Gaussian Minimum Shift Keying (GMSK) is a member of a group of digital modulation techniques known as Continuous Phase Modulation (CPM). CPM has several advantageous properties. CPM signals are spectrally compact by comparison to other well-known modulation techniques such as binary Phase Shift Keying. These signals exhibit constant envelopes, which makes such signals rather immune to power amplifier nonlinearities and less susceptible to fading. CPM signals may, in principle, be transmitted and received using modified existing FM radio technology.
In a generalized CPM transmitter, a data stream of binary pulses, (pulses assuming the values of +1 and -1) are passed through a GMSK premodulation filter. The filtered data is then applied to a gain controlled amplifier, with the output being the modulated baseband signal, and finally to a voltage controlled oscillator (VCO) with a free-running carrier frequency. The VCO produces a frequency modulated RF carrier signal centered at .function..sub.c, with its instantaneous frequency following the filtered baseband signal.

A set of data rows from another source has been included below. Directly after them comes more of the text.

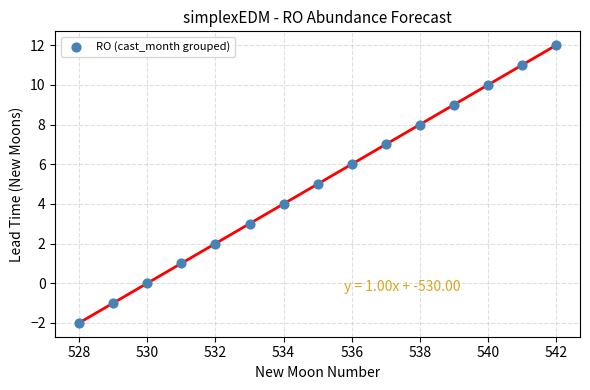

What is the range of Y values (max minus min)?

14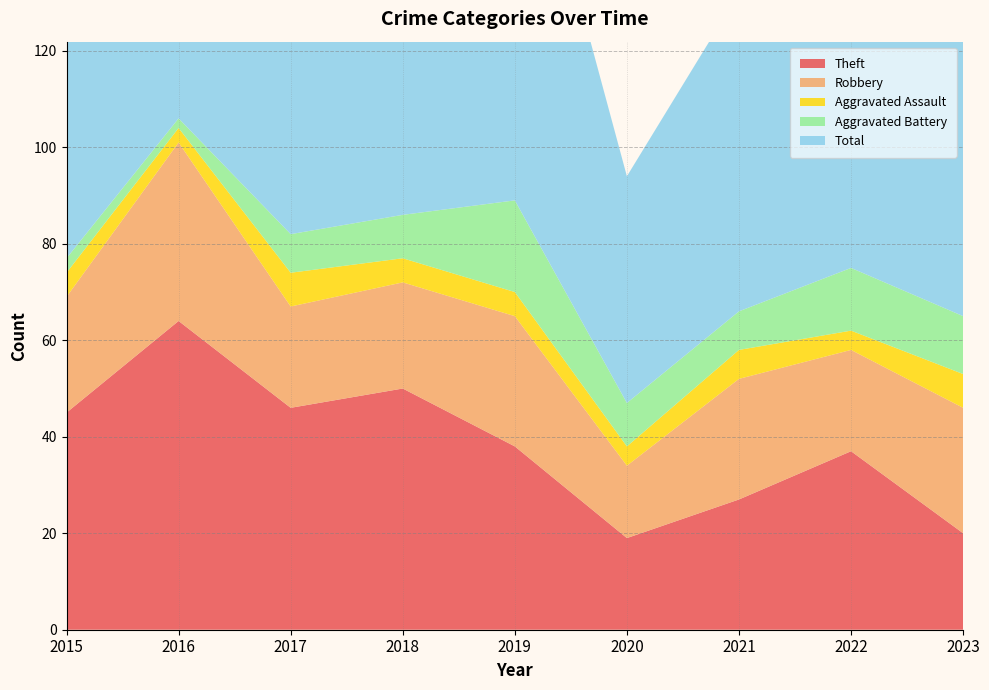

Reading left to right, what are all the values shown in this chart?

Theft: 45	64	46	50	38	19	27	37	20
Robbery: 24	37	21	22	27	15	25	21	26
Aggravated Assault: 5	3	7	5	5	4	6	4	7
Aggravated Battery: 3	2	8	9	19	9	8	13	12
Total: 77	106	82	88	91	47	66	77	67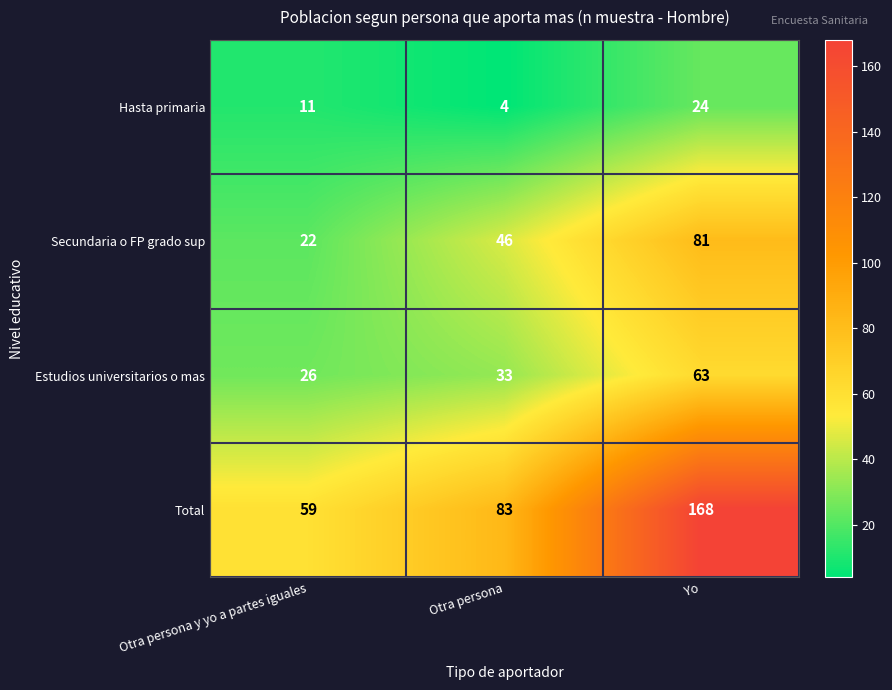

At how many categories does at least one series exceed 146?

1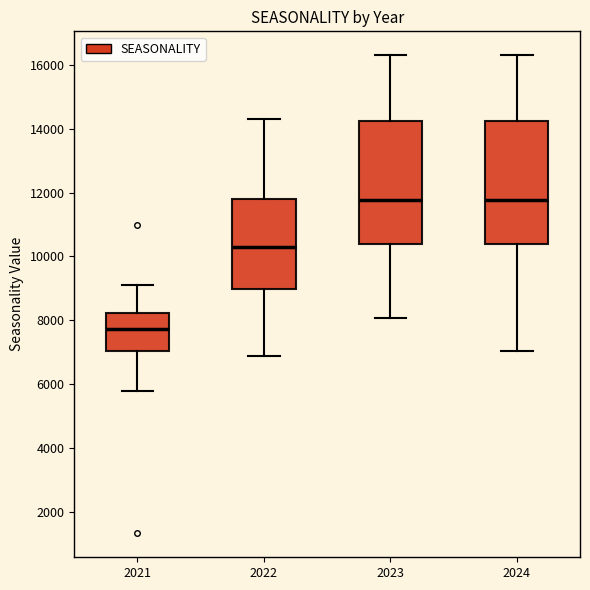

Reading left to right, transcribe this box plot: for each box, give where its median line is, the range the box spans, and where its two whiskers end, as read against the y-axis. The values are not printed on the chart, so give them approximately, as read against the axis.

2021: median 7800, box 7000 to 8200, whiskers 5800 to 9200
2022: median 10200, box 9000 to 11800, whiskers 6800 to 14400
2023: median 11800, box 10400 to 14200, whiskers 8000 to 16200
2024: median 11800, box 10400 to 14200, whiskers 7000 to 16200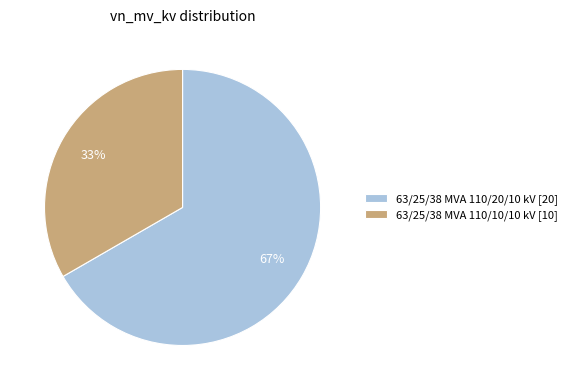

Is the sum of 63/25/38 MVA 110/20/10 kV [20] and 63/25/38 MVA 110/10/10 kV [10] greater than half?

Yes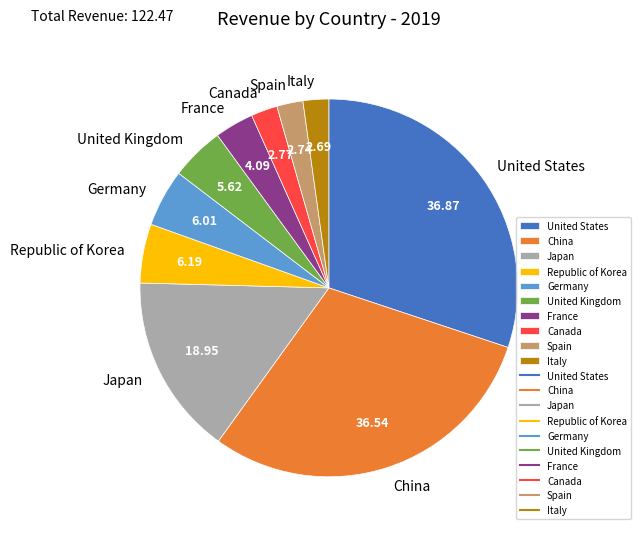

Is the sum of United Kingdom and Italy greater than half?

No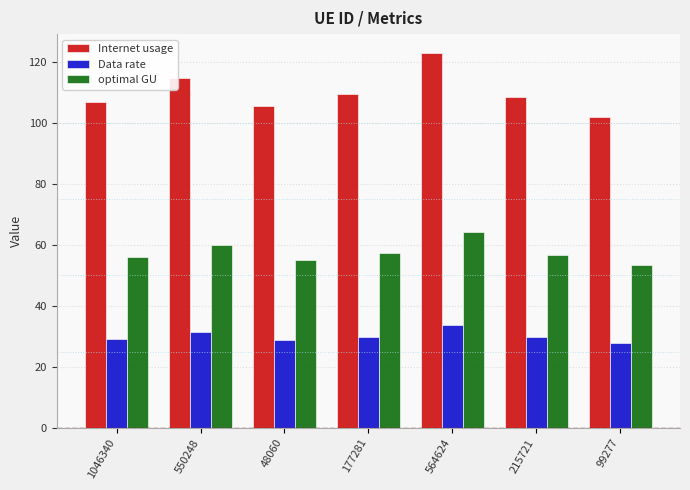

What is the greatest value displayed?

123.0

The advantages of CPM make it suited to transmission over mobile radio channels. Successful high-speed data transmission over a mobile radio channel requires, however, a combination of modulation parameters for which the transmission of the CPM modulated carrier signal does not exceed the FCC spectral requirements. This provides for reliable detection of the transmitted data message. Also required is a reliable means of extracting an accurate timing reference from the analog baseband signal as supplied by the FM receiver, and a reliable means of estimating the data message correctly.
Among the members of the CPM family, GMSK possesses the additional advantage of flexibility. It is actually a subclass of CPM signals. By varying parameters such as noise bandwidth of the premodulation filter, GMSK becomes almost identical to other CPM modulation schemes. For example, with a normalized noise bandwidth of 0.2, the GMSK signal is almost identical to the Tamed FM signal. A GMSK modem is thus capable of handling other CPM signals, whereas the reverse is not necessarily true.
There is, therefore, a need for a reliable GMSK-based transmission system for digital data, especially on the mobile radio channels, that meets FCC spectral requirements with minimum hardware complexity for cost-effectiveness, and yet that preserves the flexibility of a GMSK modem which can be easily adaptable to other CPM modulation schemes.